Where courier networks lose is density-driven, time-bound demand: a health or beauty brand's biggest 15 metro pin codes, a grocery-adjacent SKU with a 60-minute expectation, a festive-season spike where customers are actively comparing delivery windows across platforms before they buy. That is not a routing problem a courier network can solve by adding more hubs. It requires inventory sitting inside the last mile before the order is even placed, which is a dark store decision, not a courier decision.
Founders evaluating logistics partners in 2026 should ask sharper questions than "what are your rates." Real-time NDR (non-delivery report) visibility that flags failure risk before RTO happens matters more than headline pricing. Address verification integrated at the point of dispatch, not after a failed attempt, matters more than SLA promises on paper. Whether the delivery workforce is full-time or gig-based affects consistency of brand experience at the door, a point we have gone into in more depth in our earlier post on NDR management and RTO reduction.
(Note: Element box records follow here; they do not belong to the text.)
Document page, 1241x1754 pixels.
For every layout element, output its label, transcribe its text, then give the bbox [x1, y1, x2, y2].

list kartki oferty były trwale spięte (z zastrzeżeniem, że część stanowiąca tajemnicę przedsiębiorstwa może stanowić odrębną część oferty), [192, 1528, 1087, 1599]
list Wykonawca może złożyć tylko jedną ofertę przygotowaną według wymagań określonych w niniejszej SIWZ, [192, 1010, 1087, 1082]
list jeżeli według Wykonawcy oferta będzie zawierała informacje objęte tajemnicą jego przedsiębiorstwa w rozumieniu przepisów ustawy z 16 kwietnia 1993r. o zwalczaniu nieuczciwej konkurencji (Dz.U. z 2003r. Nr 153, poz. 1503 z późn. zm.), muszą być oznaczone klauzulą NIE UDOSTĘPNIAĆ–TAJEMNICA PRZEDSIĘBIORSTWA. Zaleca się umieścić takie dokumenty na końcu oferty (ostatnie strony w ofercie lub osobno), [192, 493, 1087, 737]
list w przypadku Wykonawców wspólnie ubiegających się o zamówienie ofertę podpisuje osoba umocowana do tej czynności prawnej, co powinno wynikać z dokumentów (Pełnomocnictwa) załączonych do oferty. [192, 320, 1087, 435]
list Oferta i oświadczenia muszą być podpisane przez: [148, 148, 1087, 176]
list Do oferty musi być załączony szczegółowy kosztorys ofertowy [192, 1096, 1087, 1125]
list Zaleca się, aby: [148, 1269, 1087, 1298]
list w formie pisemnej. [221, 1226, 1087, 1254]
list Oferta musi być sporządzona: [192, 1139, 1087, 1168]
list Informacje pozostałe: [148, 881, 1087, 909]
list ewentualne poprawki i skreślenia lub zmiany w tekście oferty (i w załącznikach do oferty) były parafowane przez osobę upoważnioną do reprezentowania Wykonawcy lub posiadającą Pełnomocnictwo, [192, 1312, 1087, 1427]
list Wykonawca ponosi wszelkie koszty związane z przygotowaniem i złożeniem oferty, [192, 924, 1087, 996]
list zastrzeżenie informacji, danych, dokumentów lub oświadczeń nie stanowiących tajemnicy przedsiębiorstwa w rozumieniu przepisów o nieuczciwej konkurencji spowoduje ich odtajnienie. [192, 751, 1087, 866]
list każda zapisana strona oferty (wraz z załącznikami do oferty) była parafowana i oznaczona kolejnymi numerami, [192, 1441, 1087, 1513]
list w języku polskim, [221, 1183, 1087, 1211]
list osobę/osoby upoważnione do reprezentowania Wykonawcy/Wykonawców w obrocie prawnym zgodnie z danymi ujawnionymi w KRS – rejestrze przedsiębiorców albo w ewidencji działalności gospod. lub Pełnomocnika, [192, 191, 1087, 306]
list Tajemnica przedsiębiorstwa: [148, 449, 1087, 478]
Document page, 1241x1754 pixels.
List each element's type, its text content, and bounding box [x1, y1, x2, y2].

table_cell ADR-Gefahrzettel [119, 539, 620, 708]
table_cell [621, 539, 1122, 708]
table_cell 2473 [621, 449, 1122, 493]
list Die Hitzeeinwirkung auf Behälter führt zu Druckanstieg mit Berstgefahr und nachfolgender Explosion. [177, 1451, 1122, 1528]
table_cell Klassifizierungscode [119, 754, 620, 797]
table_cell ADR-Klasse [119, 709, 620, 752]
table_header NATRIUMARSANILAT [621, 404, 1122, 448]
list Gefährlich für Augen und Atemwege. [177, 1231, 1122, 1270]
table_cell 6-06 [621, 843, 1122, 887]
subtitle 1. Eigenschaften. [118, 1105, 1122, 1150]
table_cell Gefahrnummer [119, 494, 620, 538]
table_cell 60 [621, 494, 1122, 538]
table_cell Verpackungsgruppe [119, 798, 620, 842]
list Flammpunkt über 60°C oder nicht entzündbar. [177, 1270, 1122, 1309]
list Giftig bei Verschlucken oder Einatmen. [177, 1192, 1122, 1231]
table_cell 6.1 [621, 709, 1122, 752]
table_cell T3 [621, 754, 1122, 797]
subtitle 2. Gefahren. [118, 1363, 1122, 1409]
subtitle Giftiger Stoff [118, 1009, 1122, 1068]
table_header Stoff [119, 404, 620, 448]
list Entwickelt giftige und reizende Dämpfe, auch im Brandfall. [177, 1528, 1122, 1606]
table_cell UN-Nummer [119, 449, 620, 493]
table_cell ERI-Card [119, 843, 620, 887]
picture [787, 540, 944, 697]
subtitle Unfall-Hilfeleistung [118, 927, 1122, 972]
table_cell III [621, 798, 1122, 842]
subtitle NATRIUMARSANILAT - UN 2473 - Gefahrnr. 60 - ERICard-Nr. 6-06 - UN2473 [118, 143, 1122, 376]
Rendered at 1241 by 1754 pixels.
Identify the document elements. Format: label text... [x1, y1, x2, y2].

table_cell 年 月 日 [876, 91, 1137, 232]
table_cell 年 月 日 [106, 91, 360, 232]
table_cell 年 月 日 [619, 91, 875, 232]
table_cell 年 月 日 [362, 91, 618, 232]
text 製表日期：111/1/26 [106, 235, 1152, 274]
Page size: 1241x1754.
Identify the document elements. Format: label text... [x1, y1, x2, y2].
And whether your fulfillment partner's model preserves first-party customer data, or routes it through a third-party courier or marketplace layer, has direct implications for repeat purchase behavior.
Zippee is not a B2B courier service and does not compete on parcel volume across the country. It runs the dark store layer that sits between a brand's inventory and the customer's door for 30-minute, 60-minute, and same-day delivery, across a network spanning 21+ cities including Delhi NCR, Mumbai, Bengaluru, and Hyderabad. Brands like HealthKart, Epigamia, Supertails, Clinikally, and Myntra already route their fastest-moving, most time-sensitive SKUs through this layer rather than a national hub-and-spoke network, because the last mile is where speed, RTO, and brand experience are actually won or lost.
That means Zippee is not a replacement for a brand's B2B courier partner. It is what sits underneath the last mile when a brand's biggest metro markets need same-day delivery that a hub network structurally cannot deliver at scale, delivered by a full-time workforce rather than a variable gig pool, with the order still routed through the brand's own website so customer data stays first-party. For a supply chain lead deciding where to invest next, the honest framing is this: keep the courier network for reach, and build the dark store layer for the demand that is dense enough and fast enough to need it.